# Online TAFE course Tourist Visa



## mbfj (Jan 8, 2015)

Hi, guys!
Im new here and I'd like to take a TAFE course of Diploma of Legal Services online. I currently hold a subclass 600 visa, which means a tourist visa (withouth NFS condition).

The course is 100% online, however on my visa Im only allowed to study for a period of 3 months (the course is selfpaced and I want to finish it asaaaaap).

With a situation like mine... do I need a student visa or can I just enrol with my tourist visa??

TAFe brisbane said I will likely not be allowed to continue studying after the 3 months expire.

Thanks guys!


----------



## Engaus (Nov 7, 2013)

3 months is the maximum amount of time you can study for. So can you complete the diploma in 3 months?
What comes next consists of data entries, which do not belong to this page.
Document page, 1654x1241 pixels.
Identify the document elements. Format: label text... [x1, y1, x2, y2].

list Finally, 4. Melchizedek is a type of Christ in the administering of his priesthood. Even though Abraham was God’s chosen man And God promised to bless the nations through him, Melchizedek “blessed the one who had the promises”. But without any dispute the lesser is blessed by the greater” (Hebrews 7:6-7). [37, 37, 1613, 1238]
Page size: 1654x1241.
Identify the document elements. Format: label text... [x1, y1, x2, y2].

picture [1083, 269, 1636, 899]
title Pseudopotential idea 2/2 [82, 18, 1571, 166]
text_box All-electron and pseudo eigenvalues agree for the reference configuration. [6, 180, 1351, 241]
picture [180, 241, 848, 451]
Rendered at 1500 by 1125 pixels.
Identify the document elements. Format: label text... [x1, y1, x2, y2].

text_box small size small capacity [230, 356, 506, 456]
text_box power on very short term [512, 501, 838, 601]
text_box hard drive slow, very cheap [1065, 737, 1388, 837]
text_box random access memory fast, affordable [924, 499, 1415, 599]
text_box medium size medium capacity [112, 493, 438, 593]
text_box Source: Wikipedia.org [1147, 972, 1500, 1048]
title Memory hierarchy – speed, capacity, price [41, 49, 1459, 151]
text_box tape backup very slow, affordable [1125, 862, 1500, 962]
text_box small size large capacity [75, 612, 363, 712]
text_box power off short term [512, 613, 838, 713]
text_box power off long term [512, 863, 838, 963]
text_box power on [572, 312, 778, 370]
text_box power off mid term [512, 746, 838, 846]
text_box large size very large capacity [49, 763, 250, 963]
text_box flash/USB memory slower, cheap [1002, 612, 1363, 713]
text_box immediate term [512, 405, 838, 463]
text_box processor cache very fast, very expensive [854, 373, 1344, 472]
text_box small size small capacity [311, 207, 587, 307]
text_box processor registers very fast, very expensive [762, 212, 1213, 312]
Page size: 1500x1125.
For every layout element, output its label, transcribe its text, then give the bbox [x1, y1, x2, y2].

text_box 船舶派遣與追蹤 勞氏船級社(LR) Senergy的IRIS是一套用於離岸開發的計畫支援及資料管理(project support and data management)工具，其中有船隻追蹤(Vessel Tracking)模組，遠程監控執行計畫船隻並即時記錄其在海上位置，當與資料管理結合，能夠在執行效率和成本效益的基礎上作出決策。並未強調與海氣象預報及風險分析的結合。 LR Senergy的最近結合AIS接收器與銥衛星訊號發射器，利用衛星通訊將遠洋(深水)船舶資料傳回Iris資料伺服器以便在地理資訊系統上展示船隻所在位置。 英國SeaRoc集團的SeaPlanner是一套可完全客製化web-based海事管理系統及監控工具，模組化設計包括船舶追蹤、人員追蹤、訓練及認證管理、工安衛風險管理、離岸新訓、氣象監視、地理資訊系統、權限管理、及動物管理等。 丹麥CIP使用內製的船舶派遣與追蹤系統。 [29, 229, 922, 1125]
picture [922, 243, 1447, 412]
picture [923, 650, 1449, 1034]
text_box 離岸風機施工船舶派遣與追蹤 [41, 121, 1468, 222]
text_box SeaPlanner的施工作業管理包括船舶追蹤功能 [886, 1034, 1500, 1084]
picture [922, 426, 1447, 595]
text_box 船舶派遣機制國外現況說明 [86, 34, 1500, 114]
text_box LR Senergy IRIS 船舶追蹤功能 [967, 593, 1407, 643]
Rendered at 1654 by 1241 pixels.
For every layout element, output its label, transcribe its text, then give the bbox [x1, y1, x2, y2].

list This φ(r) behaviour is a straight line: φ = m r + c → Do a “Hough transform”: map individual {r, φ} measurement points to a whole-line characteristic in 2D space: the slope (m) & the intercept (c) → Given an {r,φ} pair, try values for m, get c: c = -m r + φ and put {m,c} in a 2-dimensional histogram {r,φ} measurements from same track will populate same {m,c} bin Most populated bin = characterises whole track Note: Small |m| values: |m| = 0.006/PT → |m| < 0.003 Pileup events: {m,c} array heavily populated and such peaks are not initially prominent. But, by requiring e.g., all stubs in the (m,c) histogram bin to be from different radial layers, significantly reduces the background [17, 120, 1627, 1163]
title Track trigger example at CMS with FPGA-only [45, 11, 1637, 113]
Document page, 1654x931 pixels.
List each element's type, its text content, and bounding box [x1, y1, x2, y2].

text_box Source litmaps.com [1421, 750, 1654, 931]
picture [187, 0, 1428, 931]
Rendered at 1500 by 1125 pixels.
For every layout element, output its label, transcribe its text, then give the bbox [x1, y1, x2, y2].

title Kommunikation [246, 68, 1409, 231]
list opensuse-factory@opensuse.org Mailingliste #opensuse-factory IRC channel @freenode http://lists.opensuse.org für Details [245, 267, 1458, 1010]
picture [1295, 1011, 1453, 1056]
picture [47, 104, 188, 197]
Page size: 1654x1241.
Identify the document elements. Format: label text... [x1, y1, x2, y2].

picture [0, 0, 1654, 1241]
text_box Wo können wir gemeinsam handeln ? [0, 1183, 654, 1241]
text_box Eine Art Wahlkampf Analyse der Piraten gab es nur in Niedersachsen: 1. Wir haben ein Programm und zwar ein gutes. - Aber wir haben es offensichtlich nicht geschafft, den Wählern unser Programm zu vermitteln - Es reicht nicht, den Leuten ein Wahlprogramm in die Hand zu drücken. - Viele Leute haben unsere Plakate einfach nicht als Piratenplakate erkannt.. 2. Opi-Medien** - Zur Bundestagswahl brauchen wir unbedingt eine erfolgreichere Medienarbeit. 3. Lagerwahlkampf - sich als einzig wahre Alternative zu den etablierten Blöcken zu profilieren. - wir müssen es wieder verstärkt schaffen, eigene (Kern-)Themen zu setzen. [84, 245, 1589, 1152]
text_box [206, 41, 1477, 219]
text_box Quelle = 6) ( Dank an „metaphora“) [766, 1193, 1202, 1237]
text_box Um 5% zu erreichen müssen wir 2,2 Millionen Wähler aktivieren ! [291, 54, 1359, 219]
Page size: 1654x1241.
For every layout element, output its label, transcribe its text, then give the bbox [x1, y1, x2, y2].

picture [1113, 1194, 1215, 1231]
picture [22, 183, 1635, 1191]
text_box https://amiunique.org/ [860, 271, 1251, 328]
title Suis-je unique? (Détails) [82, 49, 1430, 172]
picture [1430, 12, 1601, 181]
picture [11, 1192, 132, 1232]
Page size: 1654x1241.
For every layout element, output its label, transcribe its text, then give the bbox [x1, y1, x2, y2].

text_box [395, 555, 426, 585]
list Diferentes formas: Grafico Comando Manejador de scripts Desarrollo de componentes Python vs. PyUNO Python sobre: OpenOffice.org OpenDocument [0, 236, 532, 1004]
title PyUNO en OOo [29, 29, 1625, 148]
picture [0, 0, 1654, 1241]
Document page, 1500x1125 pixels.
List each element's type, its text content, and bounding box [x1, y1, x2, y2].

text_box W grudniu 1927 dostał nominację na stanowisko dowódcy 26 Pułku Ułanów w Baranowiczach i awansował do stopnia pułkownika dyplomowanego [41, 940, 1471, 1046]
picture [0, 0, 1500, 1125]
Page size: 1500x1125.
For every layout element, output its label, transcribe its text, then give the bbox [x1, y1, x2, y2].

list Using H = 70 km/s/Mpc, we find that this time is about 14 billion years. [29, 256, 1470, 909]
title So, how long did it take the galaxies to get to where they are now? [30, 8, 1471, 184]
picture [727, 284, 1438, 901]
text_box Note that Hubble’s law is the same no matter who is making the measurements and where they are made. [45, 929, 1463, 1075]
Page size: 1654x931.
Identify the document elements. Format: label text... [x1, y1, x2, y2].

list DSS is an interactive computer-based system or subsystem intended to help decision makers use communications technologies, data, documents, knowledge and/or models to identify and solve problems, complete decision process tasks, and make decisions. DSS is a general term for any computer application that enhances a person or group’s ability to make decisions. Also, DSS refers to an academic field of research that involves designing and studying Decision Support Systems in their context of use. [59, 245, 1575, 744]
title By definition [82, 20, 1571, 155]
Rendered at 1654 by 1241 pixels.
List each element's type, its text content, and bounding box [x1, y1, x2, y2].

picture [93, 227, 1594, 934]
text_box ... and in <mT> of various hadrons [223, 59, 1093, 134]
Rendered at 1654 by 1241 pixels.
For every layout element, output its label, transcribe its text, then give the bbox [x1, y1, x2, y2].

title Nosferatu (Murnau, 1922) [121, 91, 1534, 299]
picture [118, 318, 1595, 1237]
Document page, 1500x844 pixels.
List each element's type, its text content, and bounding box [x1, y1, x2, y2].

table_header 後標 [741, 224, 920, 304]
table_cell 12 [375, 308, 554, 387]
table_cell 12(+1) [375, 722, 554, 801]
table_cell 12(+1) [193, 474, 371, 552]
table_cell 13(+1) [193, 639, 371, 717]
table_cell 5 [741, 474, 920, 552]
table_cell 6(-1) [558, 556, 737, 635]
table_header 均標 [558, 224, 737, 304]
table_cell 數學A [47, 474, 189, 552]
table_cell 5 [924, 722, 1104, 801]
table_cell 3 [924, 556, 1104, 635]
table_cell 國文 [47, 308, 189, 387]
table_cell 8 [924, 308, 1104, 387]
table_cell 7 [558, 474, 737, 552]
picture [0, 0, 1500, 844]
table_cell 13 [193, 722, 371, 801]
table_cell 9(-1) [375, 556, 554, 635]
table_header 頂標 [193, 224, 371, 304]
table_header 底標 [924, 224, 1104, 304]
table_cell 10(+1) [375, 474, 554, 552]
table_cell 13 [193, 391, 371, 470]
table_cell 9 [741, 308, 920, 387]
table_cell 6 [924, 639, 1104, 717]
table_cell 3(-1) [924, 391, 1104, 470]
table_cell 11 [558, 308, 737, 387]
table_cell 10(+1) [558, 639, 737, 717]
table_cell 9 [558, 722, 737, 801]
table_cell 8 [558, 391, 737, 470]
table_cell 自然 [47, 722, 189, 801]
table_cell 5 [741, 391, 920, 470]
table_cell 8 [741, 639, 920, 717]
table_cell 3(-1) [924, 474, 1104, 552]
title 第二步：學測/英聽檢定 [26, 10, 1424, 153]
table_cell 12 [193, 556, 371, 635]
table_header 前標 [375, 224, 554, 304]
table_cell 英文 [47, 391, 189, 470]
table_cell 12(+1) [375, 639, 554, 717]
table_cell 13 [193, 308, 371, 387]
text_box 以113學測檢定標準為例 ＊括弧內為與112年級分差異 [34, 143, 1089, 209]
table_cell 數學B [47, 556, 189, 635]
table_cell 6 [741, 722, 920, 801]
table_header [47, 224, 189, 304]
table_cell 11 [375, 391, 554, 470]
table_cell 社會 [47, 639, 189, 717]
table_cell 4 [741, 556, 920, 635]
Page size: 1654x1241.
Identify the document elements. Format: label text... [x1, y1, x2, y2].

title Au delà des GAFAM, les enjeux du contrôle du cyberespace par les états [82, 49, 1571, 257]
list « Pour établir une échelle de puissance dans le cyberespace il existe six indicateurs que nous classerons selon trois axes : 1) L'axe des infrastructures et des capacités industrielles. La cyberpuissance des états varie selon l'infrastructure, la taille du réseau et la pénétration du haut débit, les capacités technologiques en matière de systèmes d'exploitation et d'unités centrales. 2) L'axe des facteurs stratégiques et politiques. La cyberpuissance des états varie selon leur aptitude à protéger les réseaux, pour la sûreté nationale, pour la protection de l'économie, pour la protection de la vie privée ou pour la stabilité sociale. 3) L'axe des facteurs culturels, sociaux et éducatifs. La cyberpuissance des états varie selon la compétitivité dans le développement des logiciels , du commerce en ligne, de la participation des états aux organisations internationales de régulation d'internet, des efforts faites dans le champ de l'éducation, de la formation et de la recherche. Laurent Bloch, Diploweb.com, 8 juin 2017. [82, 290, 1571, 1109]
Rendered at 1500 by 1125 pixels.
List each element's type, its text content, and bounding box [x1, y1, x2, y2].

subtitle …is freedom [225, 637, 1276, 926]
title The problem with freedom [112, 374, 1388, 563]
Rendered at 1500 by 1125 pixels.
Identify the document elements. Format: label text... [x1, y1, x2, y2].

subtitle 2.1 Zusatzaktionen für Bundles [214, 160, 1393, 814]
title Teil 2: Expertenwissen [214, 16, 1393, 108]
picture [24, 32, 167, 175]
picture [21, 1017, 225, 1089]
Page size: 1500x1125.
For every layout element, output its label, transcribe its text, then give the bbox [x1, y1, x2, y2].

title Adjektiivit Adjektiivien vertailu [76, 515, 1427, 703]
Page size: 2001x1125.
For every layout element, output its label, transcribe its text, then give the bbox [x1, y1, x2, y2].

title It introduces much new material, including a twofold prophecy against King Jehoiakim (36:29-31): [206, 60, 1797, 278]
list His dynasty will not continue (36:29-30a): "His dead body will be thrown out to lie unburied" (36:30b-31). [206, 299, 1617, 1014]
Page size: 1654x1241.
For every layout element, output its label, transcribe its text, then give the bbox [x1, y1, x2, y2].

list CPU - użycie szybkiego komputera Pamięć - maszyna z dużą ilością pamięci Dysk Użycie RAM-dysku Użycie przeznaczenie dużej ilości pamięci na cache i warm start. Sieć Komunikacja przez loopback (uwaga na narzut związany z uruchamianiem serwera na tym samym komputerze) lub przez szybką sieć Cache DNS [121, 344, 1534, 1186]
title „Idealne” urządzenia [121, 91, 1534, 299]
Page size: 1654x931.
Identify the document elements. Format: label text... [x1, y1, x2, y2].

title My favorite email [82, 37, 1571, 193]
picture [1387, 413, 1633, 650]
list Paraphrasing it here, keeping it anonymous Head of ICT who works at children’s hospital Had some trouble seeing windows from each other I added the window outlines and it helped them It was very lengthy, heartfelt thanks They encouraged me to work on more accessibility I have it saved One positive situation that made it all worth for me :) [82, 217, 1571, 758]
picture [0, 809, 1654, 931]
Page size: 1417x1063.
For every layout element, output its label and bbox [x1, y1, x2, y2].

I would think it's unlikely given it's a diploma.

They don't hand out student visas for online courses - you need to attend a university or school.


----------



## mbfj (Jan 8, 2015)

The strange thing about it is that, according to them, I don`t even need to go there at all, I dont need to go there to take exams whatsoever, therefore I reckon I should be able to enrol without even ever being in Australia.


----------



## Engaus (Nov 7, 2013)

mbfj said:


> The strange thing about it is that, according to them, I don`t even need to go there at all, I dont need to go there to take exams whatsoever, therefore I reckon I should be able to enrol without even ever being in Australia.


You cant take immigration advise from a education provider.

The visa clearly states that you cannot study for more than 3 months on a 600 visa. Otherwise everyone would just do online bachelor degrees and by pass the students visa all together!


----------



## mbfj (Jan 8, 2015)

Seek learning, Open Colleges and Open Training. All of these online schools told me the student visa isn't a requirement, specially because I can study the course anywhere in the world. 

Plus, online courses do not make you eligible for a student visa, therefore it is impossible for me to take an online course with a student visa, unless I take 2 courses (one on-campus and one online) at the same time.

I just wanted to clarify this misunderstanding, because the guy from TAFE Queensland told me I should get in touch with my "international department". On immi.gov.au, I got to know I wouldnt be eligible for a 572 visa (TAFE COURSES) because one of its requirements is exactly taking an on-campus course.


----------